___ Textauszug ___

"Rückfall in die Kanonenboot-Politik der Vergangenheit"

EKD-Ratsvorsitzender im Gespräch mit SWR 2

17. Februar 2003


Interview am Sonntag, 16.02.2003, 12.45 bis 13.00 Uhr

Holger Gohla im Gespräch mit Präses Manfred Kock, EKD-Ratsvorsitzender

"Rückfall in die Kanonenboot-Politik der Vergangenheit"

EKD-Ratsvorsitzender: Der Irak ist keine ernsthafte Bedrohung

Baden-Baden. Der Ratsvorsitzende der Evangelischen Kirche in Deutschland (EKD), Präses Manfred Kock, hat den amerikanischen Präsidenten scharf kritisiert. Im Südwestrundfunk (SWR) sagte Kock, die Irak-Politik von George W. Bush sei "ein Rückfall in die Kanonenboot-Politik der Vergangenheit". Durch Bush sei ein Paradigmenwechsel eingeleitet worden. "Krieg, militärische Gewalt ist wieder ein normales Mittel der Politik. Das, was nach Gottes Willen nicht sein soll, das wird jetzt zur Unterstützung einer politischen Forderung benutzt", erklärte Kock. Der Irak sei keine ernsthafte Bedrohung. "Und daher ist ein Präventivkrieg hier nicht gerechtfertigt", meinte Kock.

Er begrüßte, dass in der deutschen Bevölkerung "eine große Bewegung gegen den Krieg vorhanden" sei. Deshalb dürften die Kirchen auch die Hoffnung nicht aufgeben, "dass Appelle nutzen, dass Gebete hilfreich sind". Die friedliche Lösung des Ost-West-Konflikts habe gezeigt, "dass Gebete und Kerzen dazu beitragen, eine gewaltfreie Lösung zu finden".

___

- _Zu bearbeiten_:
1. Gib bitte den Absatz, der mit „Er begrüßte, dass“ beginnt, aus dem Bericht über Manfred Kocks Kritik an der Irak-Politik oben als kurze Liste wieder, ohne seine wesentlichen Aussagen wegzulassen.
2. Führe den Bericht über Manfred Kocks Kritik an der Irak-Politik im Anschluss an seinen letzten Satz weiter.

___ Aufgelistete Einträge ___

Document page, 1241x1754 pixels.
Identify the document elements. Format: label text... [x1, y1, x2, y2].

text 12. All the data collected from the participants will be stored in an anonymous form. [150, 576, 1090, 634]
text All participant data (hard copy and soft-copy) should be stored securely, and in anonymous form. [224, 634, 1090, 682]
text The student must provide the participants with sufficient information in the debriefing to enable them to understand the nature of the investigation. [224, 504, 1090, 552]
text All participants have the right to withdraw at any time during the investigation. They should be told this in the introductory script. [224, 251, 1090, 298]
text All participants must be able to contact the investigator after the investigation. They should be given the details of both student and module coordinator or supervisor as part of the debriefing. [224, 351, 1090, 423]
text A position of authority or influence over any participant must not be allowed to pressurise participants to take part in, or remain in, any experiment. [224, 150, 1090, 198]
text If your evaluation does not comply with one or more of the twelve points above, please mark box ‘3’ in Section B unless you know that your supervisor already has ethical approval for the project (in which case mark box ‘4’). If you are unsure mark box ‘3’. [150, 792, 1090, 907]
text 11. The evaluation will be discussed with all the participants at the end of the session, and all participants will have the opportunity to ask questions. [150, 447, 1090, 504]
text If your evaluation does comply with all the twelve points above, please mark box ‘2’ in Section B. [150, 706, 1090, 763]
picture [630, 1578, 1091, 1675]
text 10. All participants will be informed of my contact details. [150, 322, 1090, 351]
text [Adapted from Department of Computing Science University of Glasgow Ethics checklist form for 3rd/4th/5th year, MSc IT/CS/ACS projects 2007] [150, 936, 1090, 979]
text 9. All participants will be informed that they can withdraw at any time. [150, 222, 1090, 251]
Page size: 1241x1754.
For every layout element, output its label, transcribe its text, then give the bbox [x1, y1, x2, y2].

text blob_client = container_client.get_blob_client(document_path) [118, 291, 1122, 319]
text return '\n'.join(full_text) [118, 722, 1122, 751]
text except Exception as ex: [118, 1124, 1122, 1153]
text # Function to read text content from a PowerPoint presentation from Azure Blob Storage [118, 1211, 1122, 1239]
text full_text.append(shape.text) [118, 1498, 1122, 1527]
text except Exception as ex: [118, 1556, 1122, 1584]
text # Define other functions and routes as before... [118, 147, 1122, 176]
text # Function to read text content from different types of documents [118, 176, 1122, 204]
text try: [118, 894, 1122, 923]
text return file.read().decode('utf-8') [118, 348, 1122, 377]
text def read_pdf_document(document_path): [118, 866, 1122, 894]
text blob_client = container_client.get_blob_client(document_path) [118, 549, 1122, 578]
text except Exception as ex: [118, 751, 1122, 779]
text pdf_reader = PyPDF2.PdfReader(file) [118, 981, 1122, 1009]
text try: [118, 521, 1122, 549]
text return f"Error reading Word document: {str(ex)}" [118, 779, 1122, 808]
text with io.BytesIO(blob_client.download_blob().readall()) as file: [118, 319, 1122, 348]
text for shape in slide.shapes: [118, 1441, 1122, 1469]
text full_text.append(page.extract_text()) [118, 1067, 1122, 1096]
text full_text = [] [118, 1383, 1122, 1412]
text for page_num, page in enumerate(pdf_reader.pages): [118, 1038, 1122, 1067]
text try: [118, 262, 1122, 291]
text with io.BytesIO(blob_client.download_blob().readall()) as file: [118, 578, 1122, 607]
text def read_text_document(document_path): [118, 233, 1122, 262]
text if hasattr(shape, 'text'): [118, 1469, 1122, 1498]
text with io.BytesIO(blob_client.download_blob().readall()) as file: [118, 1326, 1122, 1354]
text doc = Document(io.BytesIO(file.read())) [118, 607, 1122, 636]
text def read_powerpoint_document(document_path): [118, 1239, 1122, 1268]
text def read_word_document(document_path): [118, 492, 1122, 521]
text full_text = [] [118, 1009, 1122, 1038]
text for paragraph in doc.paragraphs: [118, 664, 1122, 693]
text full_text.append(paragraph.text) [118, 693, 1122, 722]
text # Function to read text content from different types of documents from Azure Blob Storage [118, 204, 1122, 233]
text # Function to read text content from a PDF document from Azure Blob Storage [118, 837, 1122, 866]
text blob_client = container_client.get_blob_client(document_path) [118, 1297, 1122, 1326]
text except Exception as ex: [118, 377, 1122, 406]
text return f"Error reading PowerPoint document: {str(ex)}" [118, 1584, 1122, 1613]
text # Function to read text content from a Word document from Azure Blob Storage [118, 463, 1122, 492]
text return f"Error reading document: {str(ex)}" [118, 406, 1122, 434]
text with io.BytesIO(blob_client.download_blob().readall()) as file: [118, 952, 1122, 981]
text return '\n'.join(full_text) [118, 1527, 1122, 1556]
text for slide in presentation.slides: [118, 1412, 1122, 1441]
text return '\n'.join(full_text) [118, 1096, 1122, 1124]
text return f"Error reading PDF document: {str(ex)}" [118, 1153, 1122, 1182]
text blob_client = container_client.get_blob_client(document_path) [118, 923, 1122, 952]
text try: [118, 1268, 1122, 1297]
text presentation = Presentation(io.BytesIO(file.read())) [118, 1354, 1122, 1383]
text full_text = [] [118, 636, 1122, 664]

___

- _Antworten_:
1.
- Kock begrüßte, dass es in der deutschen Bevölkerung eine große Bewegung gegen den Krieg gebe.
- Deshalb dürften die Kirchen die Hoffnung nicht aufgeben, dass Appelle nutzen und Gebete hilfreich sind.
- Die friedliche Lösung des Ost-West-Konflikts habe gezeigt, dass Gebete und Kerzen zu einer gewaltfreien Lösung beitragen.

2.
Kock zeigte sich besonders darüber enttäuscht, dass George W. Bush in seine Begründung für einen Krieg gegen den Irak sehr viele religiöse Komponenten einbeziehe. Mit Berufung „auf eine göttliche Instanz werde eine Art sakrale Begründung“ für den Krieg geliefert. Kock wörtlich: "Das schmerzt umso mehr als wir erleben, wie es im Bereich des Terrorismus auch solche heiligen Kriegsbeschwörungen gibt, die die Menschen in einer gewissen Form mobilisieren, ohne dass dabei die Vernunft noch gewahrt ist."


Das Interview im Wortlaut:

SWR2 - Interview der Woche vom 16.02.2003

Heute mit Präses Manfred Kock, dem Ratsvorsitzenden der Evangelischen Kirche in Deutschland (EKD).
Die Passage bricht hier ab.